(ACTIVITY):
Transcribe the listing below word for word.

(ENTRIES SUPPLIED):
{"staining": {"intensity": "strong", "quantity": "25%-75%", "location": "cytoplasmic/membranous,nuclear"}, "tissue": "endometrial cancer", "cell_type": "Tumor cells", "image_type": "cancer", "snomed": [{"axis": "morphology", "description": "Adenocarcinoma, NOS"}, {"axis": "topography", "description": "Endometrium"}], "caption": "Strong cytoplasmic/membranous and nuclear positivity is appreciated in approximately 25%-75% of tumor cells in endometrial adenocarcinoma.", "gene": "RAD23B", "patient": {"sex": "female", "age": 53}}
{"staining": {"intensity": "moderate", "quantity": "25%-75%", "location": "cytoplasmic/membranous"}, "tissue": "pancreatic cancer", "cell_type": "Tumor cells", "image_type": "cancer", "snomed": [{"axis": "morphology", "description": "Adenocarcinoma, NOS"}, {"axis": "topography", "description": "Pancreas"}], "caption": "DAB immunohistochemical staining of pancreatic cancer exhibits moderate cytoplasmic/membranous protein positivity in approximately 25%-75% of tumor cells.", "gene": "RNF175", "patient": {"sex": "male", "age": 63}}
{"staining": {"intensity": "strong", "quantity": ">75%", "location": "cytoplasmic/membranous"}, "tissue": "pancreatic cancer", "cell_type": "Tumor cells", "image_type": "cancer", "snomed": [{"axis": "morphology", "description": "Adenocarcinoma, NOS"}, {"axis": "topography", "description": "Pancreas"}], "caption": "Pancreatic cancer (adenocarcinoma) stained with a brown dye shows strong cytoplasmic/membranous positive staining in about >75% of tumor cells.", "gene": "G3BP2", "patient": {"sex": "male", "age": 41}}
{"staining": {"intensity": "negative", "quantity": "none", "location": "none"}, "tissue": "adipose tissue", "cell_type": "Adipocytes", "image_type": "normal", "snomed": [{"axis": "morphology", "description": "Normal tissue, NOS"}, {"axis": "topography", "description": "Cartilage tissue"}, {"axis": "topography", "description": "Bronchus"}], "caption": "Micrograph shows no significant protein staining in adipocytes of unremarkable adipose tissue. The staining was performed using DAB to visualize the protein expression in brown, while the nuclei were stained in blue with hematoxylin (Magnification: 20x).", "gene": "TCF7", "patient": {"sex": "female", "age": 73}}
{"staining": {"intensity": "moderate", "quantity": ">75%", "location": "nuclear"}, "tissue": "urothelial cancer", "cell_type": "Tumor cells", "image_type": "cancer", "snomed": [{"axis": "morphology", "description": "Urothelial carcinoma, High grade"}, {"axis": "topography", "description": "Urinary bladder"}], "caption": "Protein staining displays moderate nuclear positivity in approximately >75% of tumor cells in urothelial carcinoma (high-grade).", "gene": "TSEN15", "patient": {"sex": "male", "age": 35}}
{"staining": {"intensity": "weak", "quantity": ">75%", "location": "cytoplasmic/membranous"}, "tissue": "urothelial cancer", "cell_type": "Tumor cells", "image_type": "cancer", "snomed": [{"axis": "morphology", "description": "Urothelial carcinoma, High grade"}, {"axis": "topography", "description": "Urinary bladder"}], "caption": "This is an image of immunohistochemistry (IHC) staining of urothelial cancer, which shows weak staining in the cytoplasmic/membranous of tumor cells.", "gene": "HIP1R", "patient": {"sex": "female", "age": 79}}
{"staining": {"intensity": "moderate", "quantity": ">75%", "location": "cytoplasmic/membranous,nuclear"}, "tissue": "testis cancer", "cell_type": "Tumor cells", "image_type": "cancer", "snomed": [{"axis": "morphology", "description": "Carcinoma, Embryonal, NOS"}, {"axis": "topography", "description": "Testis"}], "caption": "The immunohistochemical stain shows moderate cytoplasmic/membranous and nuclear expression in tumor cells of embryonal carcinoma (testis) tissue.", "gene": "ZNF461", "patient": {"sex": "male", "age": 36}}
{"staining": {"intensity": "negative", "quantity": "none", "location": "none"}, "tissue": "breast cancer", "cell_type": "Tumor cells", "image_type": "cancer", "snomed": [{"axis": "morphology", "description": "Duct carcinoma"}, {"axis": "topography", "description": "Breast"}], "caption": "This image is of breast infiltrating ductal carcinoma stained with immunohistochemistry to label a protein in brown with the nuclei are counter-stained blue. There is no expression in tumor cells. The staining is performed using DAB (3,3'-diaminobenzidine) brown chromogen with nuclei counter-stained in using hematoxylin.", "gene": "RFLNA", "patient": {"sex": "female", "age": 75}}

(OUTPUT):
{"staining": {"intensity": "strong", "quantity": "25%-75%", "location": "cytoplasmic/membranous,nuclear"}, "tissue": "endometrial cancer", "cell_type": "Tumor cells", "image_type": "cancer", "snomed": [{"axis": "morphology", "description": "Adenocarcinoma, NOS"}, {"axis": "topography", "description": "Endometrium"}], "caption": "Strong cytoplasmic/membranous and nuclear positivity is appreciated in approximately 25%-75% of tumor cells in endometrial adenocarcinoma.", "gene": "RAD23B", "patient": {"sex": "female", "age": 53}}
{"staining": {"intensity": "moderate", "quantity": "25%-75%", "location": "cytoplasmic/membranous"}, "tissue": "pancreatic cancer", "cell_type": "Tumor cells", "image_type": "cancer", "snomed": [{"axis": "morphology", "description": "Adenocarcinoma, NOS"}, {"axis": "topography", "description": "Pancreas"}], "caption": "DAB immunohistochemical staining of pancreatic cancer exhibits moderate cytoplasmic/membranous protein positivity in approximately 25%-75% of tumor cells.", "gene": "RNF175", "patient": {"sex": "male", "age": 63}}
{"staining": {"intensity": "strong", "quantity": ">75%", "location": "cytoplasmic/membranous"}, "tissue": "pancreatic cancer", "cell_type": "Tumor cells", "image_type": "cancer", "snomed": [{"axis": "morphology", "description": "Adenocarcinoma, NOS"}, {"axis": "topography", "description": "Pancreas"}], "caption": "Pancreatic cancer (adenocarcinoma) stained with a brown dye shows strong cytoplasmic/membranous positive staining in about >75% of tumor cells.", "gene": "G3BP2", "patient": {"sex": "male", "age": 41}}
{"staining": {"intensity": "negative", "quantity": "none", "location": "none"}, "tissue": "adipose tissue", "cell_type": "Adipocytes", "image_type": "normal", "snomed": [{"axis": "morphology", "description": "Normal tissue, NOS"}, {"axis": "topography", "description": "Cartilage tissue"}, {"axis": "topography", "description": "Bronchus"}], "caption": "Micrograph shows no significant protein staining in adipocytes of unremarkable adipose tissue. The staining was performed using DAB to visualize the protein expression in brown, while the nuclei were stained in blue with hematoxylin (Magnification: 20x).", "gene": "TCF7", "patient": {"sex": "female", "age": 73}}
{"staining": {"intensity": "moderate", "quantity": ">75%", "location": "nuclear"}, "tissue": "urothelial cancer", "cell_type": "Tumor cells", "image_type": "cancer", "snomed": [{"axis": "morphology", "description": "Urothelial carcinoma, High grade"}, {"axis": "topography", "description": "Urinary bladder"}], "caption": "Protein staining displays moderate nuclear positivity in approximately >75% of tumor cells in urothelial carcinoma (high-grade).", "gene": "TSEN15", "patient": {"sex": "male", "age": 35}}
{"staining": {"intensity": "weak", "quantity": ">75%", "location": "cytoplasmic/membranous"}, "tissue": "urothelial cancer", "cell_type": "Tumor cells", "image_type": "cancer", "snomed": [{"axis": "morphology", "description": "Urothelial carcinoma, High grade"}, {"axis": "topography", "description": "Urinary bladder"}], "caption": "This is an image of immunohistochemistry (IHC) staining of urothelial cancer, which shows weak staining in the cytoplasmic/membranous of tumor cells.", "gene": "HIP1R", "patient": {"sex": "female", "age": 79}}
{"staining": {"intensity": "moderate", "quantity": ">75%", "location": "cytoplasmic/membranous,nuclear"}, "tissue": "testis cancer", "cell_type": "Tumor cells", "image_type": "cancer", "snomed": [{"axis": "morphology", "description": "Carcinoma, Embryonal, NOS"}, {"axis": "topography", "description": "Testis"}], "caption": "The immunohistochemical stain shows moderate cytoplasmic/membranous and nuclear expression in tumor cells of embryonal carcinoma (testis) tissue.", "gene": "ZNF461", "patient": {"sex": "male", "age": 36}}
{"staining": {"intensity": "negative", "quantity": "none", "location": "none"}, "tissue": "breast cancer", "cell_type": "Tumor cells", "image_type": "cancer", "snomed": [{"axis": "morphology", "description": "Duct carcinoma"}, {"axis": "topography", "description": "Breast"}], "caption": "This image is of breast infiltrating ductal carcinoma stained with immunohistochemistry to label a protein in brown with the nuclei are counter-stained blue. There is no expression in tumor cells. The staining is performed using DAB (3,3'-diaminobenzidine) brown chromogen with nuclei counter-stained in using hematoxylin.", "gene": "RFLNA", "patient": {"sex": "female", "age": 75}}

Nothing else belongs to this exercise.